Perro ladrador, poco mordedor. Tantas revueltas, tanta estación caliente, tantos cantos de cisne, tanta gesticulación grandilocuente, tanta jugada maestra y lo cierto es que todo está por hacer y que la única certeza en el horizonte es la proximidad del juicio a los presos del 1 de octubre. Ya se dice que no hay más ciego que el que no quiere ver. La única acometida de verdad ―después del inmenso error de haber malgastado la investidura de Jordi Turull― es el juicio a las urnas, el juicio a unos hombres y mujeres que llevan más de un año en la prisión y por los cuales se piden centenares de años de prisión. Y este juicio al 1 de octubre, este oprobio a la democracia, a la voluntad popular, hay que saber rentabilizarlo al máximo.

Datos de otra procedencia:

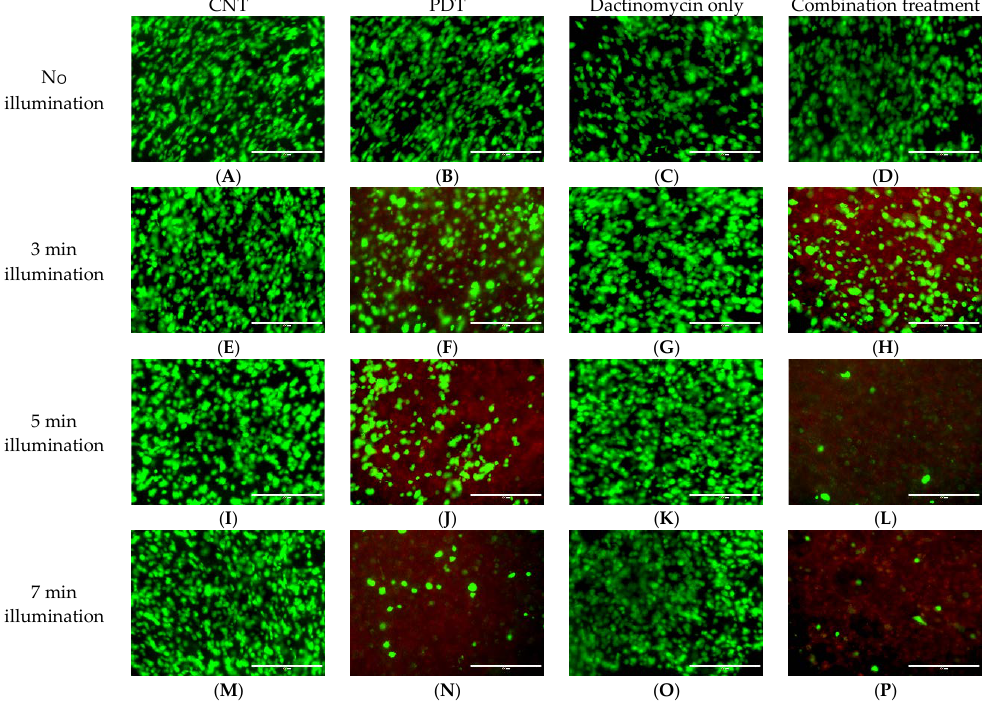
Figure 7. Live-Dead images of SKOV3 3D cultures post PDT (0.3 µg/mL) ( B , F , J , N ), dactinomycin only (1 nM) ( C , G , K , O ) and combination treatment ( D , H , L , P ) using different light conditions, and ( A , E , I , M ) without light. The cultures were treated using a blue lamp at wavelength of 420 nm and light power of 7 mW/cm 2 . The total light doses used were 1.26 J/cm 2 (3 min), 2.1 J/cm 2 (5 min) and 2.94 J/cm 2 (7 min). Live-Dead assay was applied 48 h after illumination. To stain the live (green) and dead (red) cells, the 3D constructs were incubated with a solution containing Calcein-AM (live) and Ethidium homodimer-1 (dead). The scale bar presented in each image is 400 µm.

Tocar con los pies en el suelo es imprescindible para avanzar. Toda actitud que no sirve para sumar tiene que ser descartada de facto
Las fanfarronadas tienen el recorrido que tienen. El país que tenemos, plural y complejo, se ha ganado el derecho a ser lo que le dé la gana. Y es sobre esta pluralidad que hay que trabajar y asentar la victoria republicana y derrotar al régimen de la restauración borbónica. No sobre realidades virtuales, ni paraísos imaginarios en la nube. No se construye nada sobre el griterío de temerarios ―el verdadero atajo para condenarnos al autonomismo de facto por años y años―, ni sobre la crispación, ni con consignas encendidas de akelarres patrióticos que sólo encienden a los más entusiastas y los alejan del resto del país. "Hay un catalanismo nacionalista que entiende que el internacionalismo es una rendición, que entiende que el fascismo es un problema español y que alecciona a presos catalanes o a Otegi desde el sofá de casa. Es el cáncer del independentismo", sentenciaba Pau Llonch, con toda crudeza; una sentencia no más sutil que lo que hace años ya había escrito Joan Manuel Tresserras, una suerte de aforismo que decía: "La Catalunya pura es enemiga de la Catalunya libre". Nunca se ha construido nada positivo que no se asiente sobre valores universales, que son los que cimientan victorias, que son los que hermanan voluntades y mayorías democráticas frente a un Estado que involuciona a velocidad de vértigo.
Tocar con los pies en el suelo es imprescindible para avanzar. Cualquier actitud que no sirva para sumar tiene que ser descartada de facto. Tras el despropósito frustrado no hay futuro, tras una capucha sólo a veces hay coraje y siempre la voluntad de esconderse (por legítima y comprensible que esta pueda ser) y la proyección (en la actual coyuntura) de una imagen que no genera, en el mejor de los casos, ningún tipo de complicidad. La fuerza de una mayoría democrática reside en la resiliencia de la mayoría que la sustenta, en su determinación y capacidad de seducir. No en radicalización estéril, ni en la consigna pancartera; ¿si en el Camp Nou los Boixos Nois (por muy bien que vayan sus cánticos cuando el estadio es frío) fueran los que pretendieran imponer sus tesis y señalar el verdadero camino, qué pensaríamos? Gritar ofuscado, blandir la estelada con furia contra todo bicho viviente (como si todo fuera sobre banderas) y hacerse el valiente pavoneando una pretendida fuerza que no tenemos y predicando con un ejemplo que no se ve por ningún sitio, ni nos otorga más razón ni nos ayuda a sumar ni a tejer complicidades.
La exigencia de todos y para todos. El tiempo, inexorable, pone a cada uno en su lugar.